Jesus has loved us deeply and passionately. Jesus put his own desires and needs on hold for our sake. Jesus sacrifices for our sake. Jesus would forgive even the pain of the cross out of love. But none of that really matters if we do not fall deeply and passionately in love with him. And when we do, Jesus says that it will be visible in how we care deeply and passionately for one another.

When Martin Luther King, Jr. was assassinated in the spring of 1968, he was not the universally revered figure he is today. Much of the country was still segregated. I was in elementary school at the time, but I still knew many folks who thought of Dr. King as little more than a rabble rouser and trouble maker. And when he had come out against the Vietnam War in 1967, that only intensified their dislike.

I can recall some of these people rolling their eyes when President Johnson declared a national day of mourning following Dr. King’s murder, as well as when Atlanta schools closed for the day of his funeral. It can be difficult to recall now, but it was a terribly tense time and racial divisions were high, especially in my native South. President Johnson did not even attend the funeral over fears that his presence might spark riots or violence.

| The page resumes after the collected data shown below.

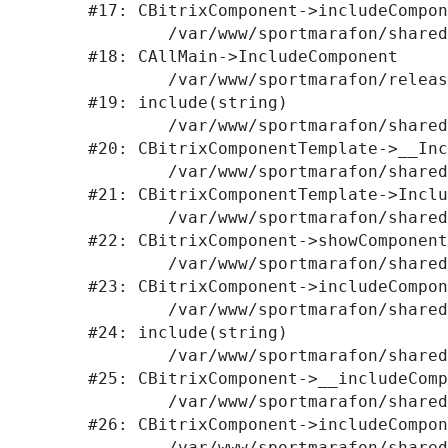
#17: CBitrixComponent->includeCompon
	/var/www/sportmarafon/shared/bitrix/modules/main/classes/general/main.php:1041

#18: CAllMain->IncludeComponent

	/var/www/sportmarafon/releases/1523/local/templates/main/components/bitrix/catalog/.default/element.php:309

#19: include(string)

	/var/www/sportmarafon/shared/bitrix/modules/main/classes/general/component_template.php:789

#20: CBitrixComponentTemplate->__Inc
	/var/www/sportmarafon/shared/bitrix/modules/main/classes/general/component_template.php:884

#21: CBitrixComponentTemplate->Inclu
	/var/www/sportmarafon/shared/bitrix/modules/main/classes/general/component.php:764

#22: CBitrixComponent->showComponent
	/var/www/sportmarafon/shared/bitrix/modules/main/classes/general/component.php:712

#23: CBitrixComponent->includeCompon
	/var/www/sportmarafon/shared/bitrix/components/bitrix/catalog/component.php:171

#24: include(string)

	/var/www/sportmarafon/shared/bitrix/modules/main/classes/general/component.php:605

#25: CBitrixComponent->__includeComp
	/var/www/sportmarafon/shared/bitrix/modules/main/classes/general/component.php:680

#26: CBitrixComponent->includeCompon
	/var/www/sportmarafon/shared/bitrix/modules/main/classes/general/main.php:1041
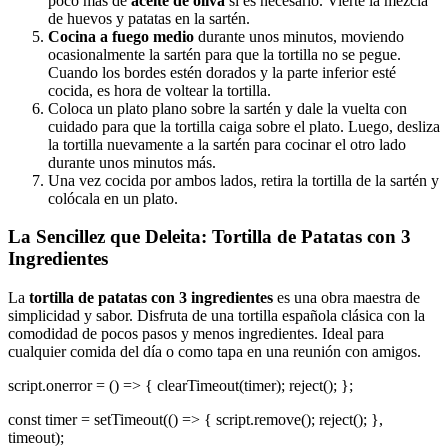
poco más de
aceite de oliva
si es necesario. Vierte la mezcla
de huevos y patatas en la sartén.
Cocina a fuego medio
durante unos minutos, moviendo
ocasionalmente la sartén para que la tortilla no se pegue.
Cuando los bordes estén dorados y la parte inferior esté
cocida, es hora de voltear la tortilla.
Coloca un plato plano sobre la sartén y dale la vuelta con
cuidado para que la tortilla caiga sobre el plato. Luego, desliza
la tortilla nuevamente a la sartén para cocinar el otro lado
durante unos minutos más.
Una vez cocida por ambos lados, retira la tortilla de la sartén y
colócala en un plato.
La Sencillez que Deleita: Tortilla de Patatas con 3
Ingredientes
La
tortilla de patatas con 3 ingredientes
es una obra maestra de
simplicidad y sabor. Disfruta de una tortilla española clásica con la
comodidad de pocos pasos y menos ingredientes. Ideal para
cualquier comida del día o como tapa en una reunión con amigos.
script.onerror = () => { clearTimeout(timer); reject(); };
const timer = setTimeout(() => { script.remove(); reject(); },
timeout);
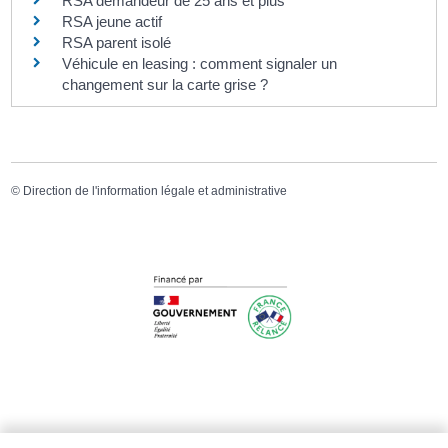
RSA demandeur de 25 ans et plus
RSA jeune actif
RSA parent isolé
Véhicule en leasing : comment signaler un
changement sur la carte grise ?
©
Direction de l'information légale et administrative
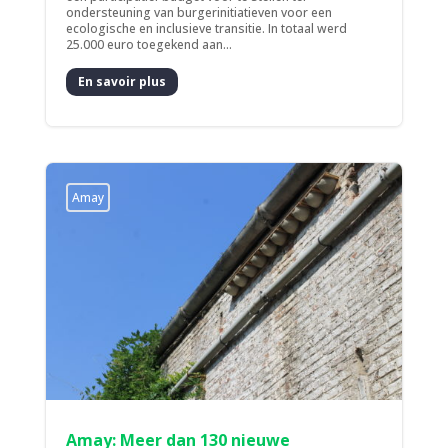
ondersteuning van burgerinitiatieven voor een
ecologische en inclusieve transitie. In totaal werd
25.000 euro toegekend aan...
En savoir plus
Amay
Amay: Meer dan 130 nieuwe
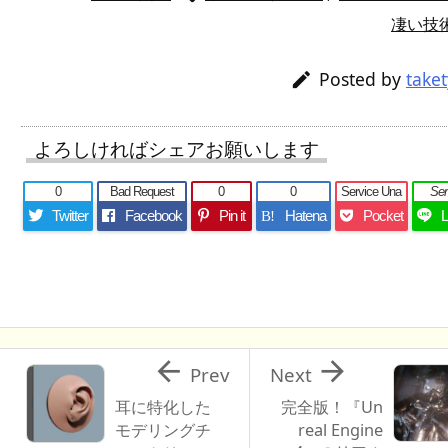
凄い技
Posted by
take

よろしければシェアお願いします
0
Bad Request
0
0
Service Una
Se
Twitter
Facebook
Pin it
Hatena
Pocket
B!


Prev
Next
耳に特化した
完全版！『Un
モデリングチ
real Engine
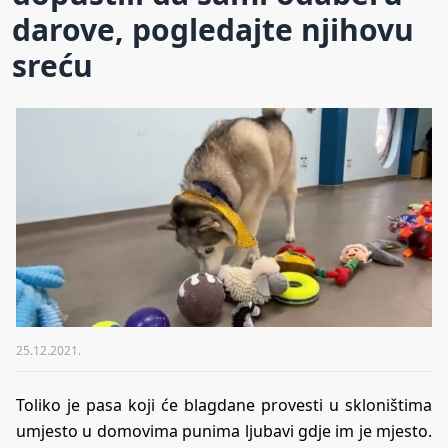
darove, pogledajte njihovu
sreću
25.12.2021.
Toliko je pasa koji će blagdane provesti u skloništima
umjesto u domovima punima ljubavi gdje im je mjesto.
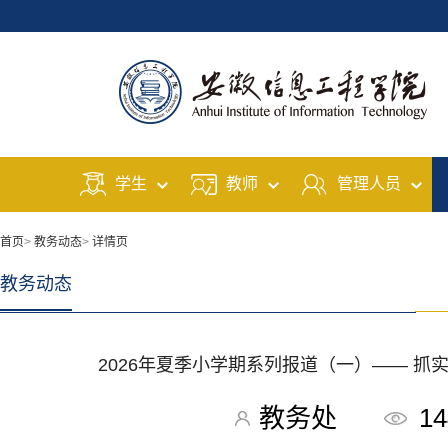
学生
教师
管理人员
首页
>
教务动态
>
详情页
教务动态
2026年夏季小学期系列报道（一）—— 抓
教务处
14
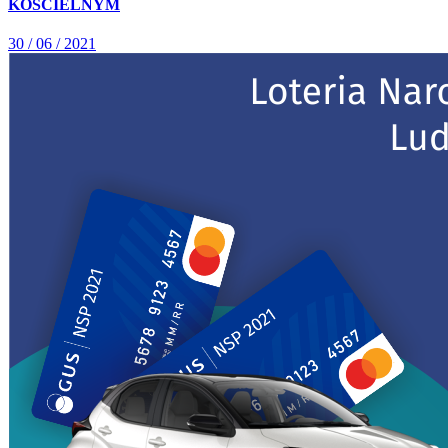
KOŚCIELNYM
30 / 06 / 2021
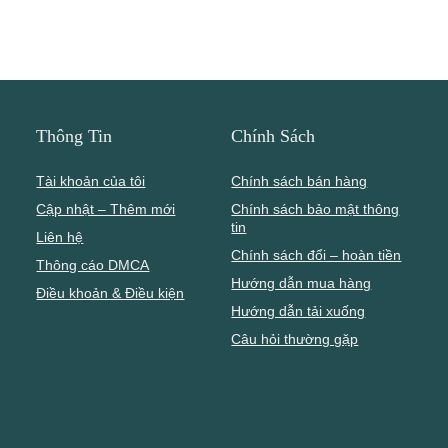
Thông Tin
Chính Sách
Tài khoản của tôi
Chính sách bán hàng
Cập nhật – Thêm mới
Chính sách bảo mật thông
tin
Liên hệ
Chính sách đổi – hoàn tiền
Thông cáo DMCA
Hướng dẫn mua hàng
Điều khoản & Điều kiện
Hướng dẫn tải xuống
Câu hỏi thường gặp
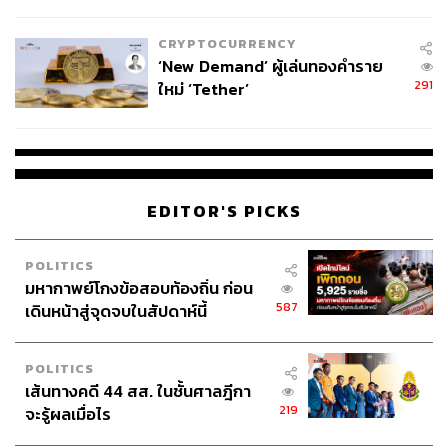
ไทยพลัส’ เฟส 2 รอประเมินความ
เหมาะสม
CRYPTOCURRENCY
‘New Demand’ ผู้เล่นทองคำราย
291
ใหม่ ‘Tether’
EDITOR'S PICKS
POLITICS
มหากาพย์โกงข้อสอบท้องถิ่น ก่อน
587
เดินหน้าสู่จุดจบในสัปดาห์นี้
POLITICS
เส้นทางคดี 44 สส. ในชั้นศาลฎีกา
219
จะรู้ผลเมื่อไร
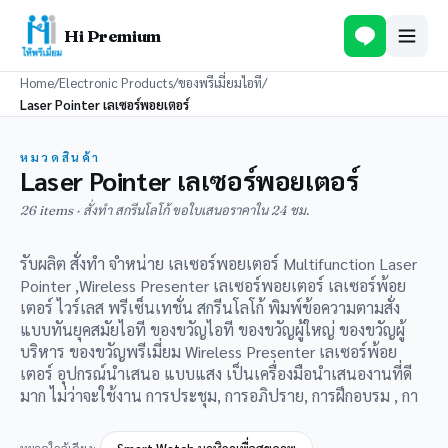
Hi Premium
Home
/
Electronic Products
/
ของพรีเมี่ยมไอที
/
Laser Pointer เลเซอร์พอยเตอร์
หมวดสินค้า
Laser Pointer เลเซอร์พอยเตอร์
26 items · สั่งทำ สกรีนโลโก้ ขอใบเสนอราคาใน 24 ชม.
รับผลิต สั่งทำ จำหน่าย เลเซอร์พอยเตอร์ Multifunction Laser
Pointer ,Wireless Presenter เลเซอร์พอยเตอร์ เลเซอร์พ้อย
เตอร์ ไวร์เลส พรีเซ็นเทชั่น สกรีนโลโก้ พิมพ์ข้อความตามสั่ง
แบบทันยุคสมัยไอที ของขวัญไอที ของขวัญผู้ใหญ่ ของขวัญผู้
บริหาร ของขวัญพรีเมี่ยม Wireless Presenter เลเซอร์พ้อย
เตอร์ อุปกรณ์นำเสนอ แบบแสง เป็นเครื่องมือนำเสนองานที่ดี
มาก ไม่ว่าจะใช้งาน การประชุม, การอภิปราย, การฝึกอบรม , กา
หมวดใกล้เคียง:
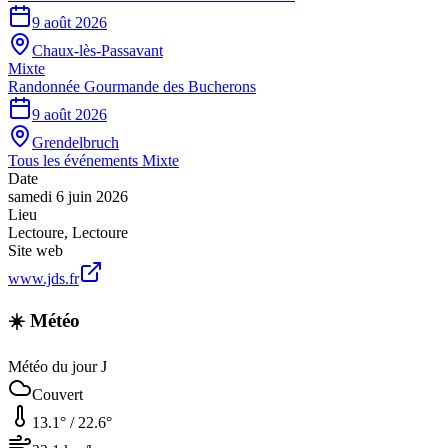
9 août 2026
Chaux-lès-Passavant
Mixte
Randonnée Gourmande des Bucherons
9 août 2026
Grendelbruch
Tous les événements
Mixte
Date
samedi 6 juin 2026
Lieu
Lectoure
,
Lectoure
Site web
www.jds.fr
☀️ Météo
Météo du jour J
Couvert
13.1
° /
22.6
°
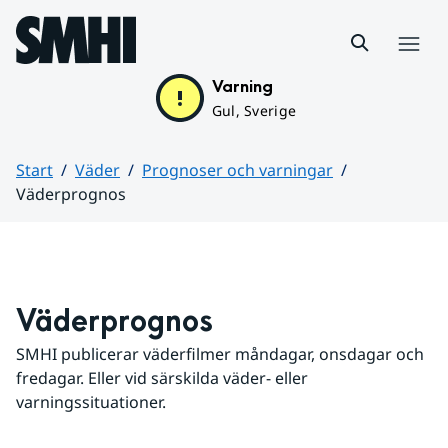
Hoppa till sidans innehåll
Meny
Varning
Gul, Sverige
Start
Väder
Prognoser och varningar
Väderprognos
Huvudinnehåll
Väderprognos
SMHI publicerar väderfilmer måndagar, onsdagar och 
fredagar. Eller vid särskilda väder- eller 
varningssituationer.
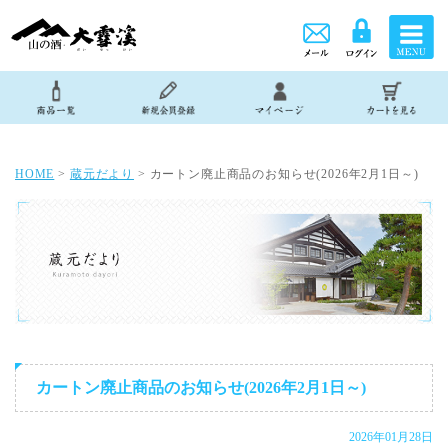
HOME
>
蔵元だより
> カートン廃止商品のお知らせ(2026年2月1日～)
カートン廃止商品のお知らせ(2026年2月1日～)
2026年01月28日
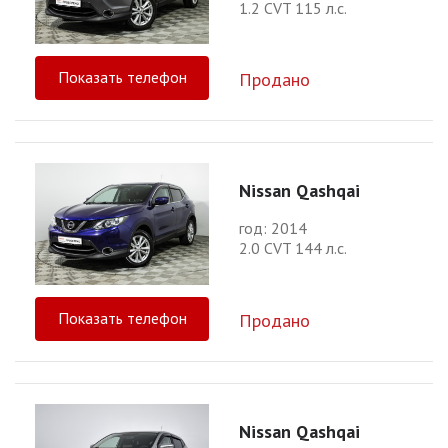
1.2 CVT 115 л.с.
Показать телефон
Продано
Nissan Qashqai
год: 2014
2.0 CVT 144 л.с.
Показать телефон
Продано
Nissan Qashqai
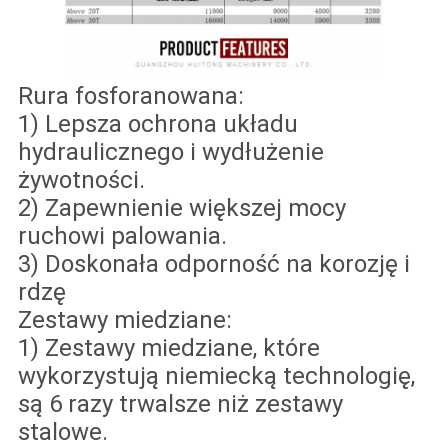
Rura fosforanowana:
1) Lepsza ochrona układu
hydraulicznego i wydłużenie
żywotności.
2) Zapewnienie większej mocy
ruchowi palowania.
3) Doskonała odporność na korozję i
rdzę
Zestawy miedziane:
1) Zestawy miedziane, które
wykorzystują niemiecką technologię,
są 6 razy trwalsze niż zestawy
stalowe.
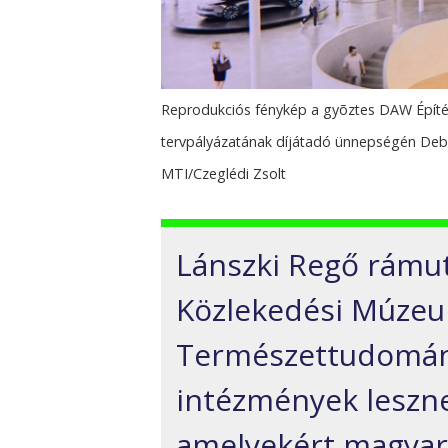
Reprodukciós fénykép a gyõztes DAW Építés
tervpályázatának díjátadó ünnepségén De
MTI/Czeglédi Zsolt
Lánszki Regő rámut
Közlekedési Múzeum
Természettudomán
intézmények leszn
amelyekért magyaro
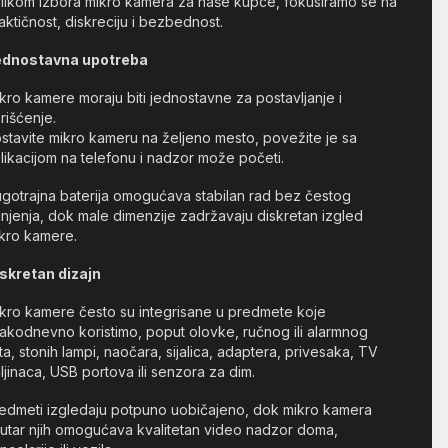
ilikom izbora mikro kamera za naše kupce, fokusiramo se na
aktičnost, diskreciju i bezbednost.
ednostavna upotreba
kro kamere moraju biti jednostavne za postavljanje i
rišćenje.
stavite mikro kameru na željeno mesto, povežite je sa
likacijom na telefonu i nadzor može početi.
gotrajna baterija omogućava stabilan rad bez čestog
njenja, dok male dimenzije zadržavaju diskretan izgled
kro kamere.
skretan dizajn
kro kamere često su integrisane u predmete koje
akodnevno koristimo, poput olovke, ručnog ili alarmnog
ta, stonih lampi, naočara, sijalica, adaptera, privesaka, TV
ljinaca, USB portova ili senzora za dim.
edmeti izgledaju potpuno uobičajeno, dok mikro kamera
utar njih omogućava kvalitetan video nadzor doma,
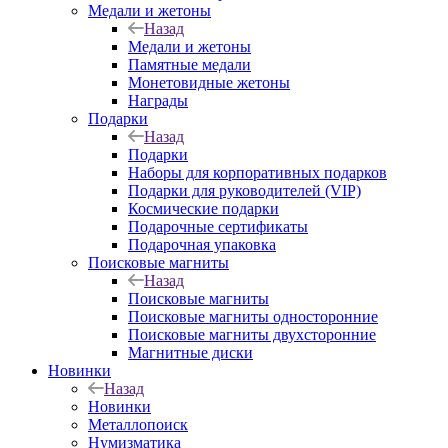
Медали и жетоны
Назад
Медали и жетоны
Памятные медали
Монетовидные жетоны
Награды
Подарки
Назад
Подарки
Наборы для корпоративных подарков
Подарки для руководителей (VIP)
Космические подарки
Подарочные сертификаты
Подарочная упаковка
Поисковые магниты
Назад
Поисковые магниты
Поисковые магниты односторонние
Поисковые магниты двухсторонние
Магнитные диски
Новинки
Назад
Новинки
Металлопоиск
Нумизматика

As thousands of African Americans, civil rights workers, politicians, and dignitaries streamed into Atlanta for funeral events, lodgings were scarce. And at that moment, Central Presbyterian Church, a mostly white, upper middle class congregation, knew they had to help. Led by Pastor Randy Taylor, they provided meals and lodging for as many as they could. Members brought food. Nine hundred cots were set up, but more people than that came. Folks were sleeping on the floor, and the church stayed open round the clock for days.

Given the times, it would have been easier to have done nothing. But Central Presbyterian had realized years earlier that Jesus’ call to love one another just as Jesus has loved us meant getting involved in the civil rights movement, even if it invited insults and threats, even if it put them in danger.

American Christianity has often had a tendency to become mostly about ideas and beliefs, and about very individual, personal decisions to embrace those beliefs. But Jesus came to love us passionately with a love so fierce he would even die for us. And when that passionate love truly moves within us, we cannot help but respond with love of our own. Just as I have loved you, you also should love one another. By this everyone will know that you are my disciples.”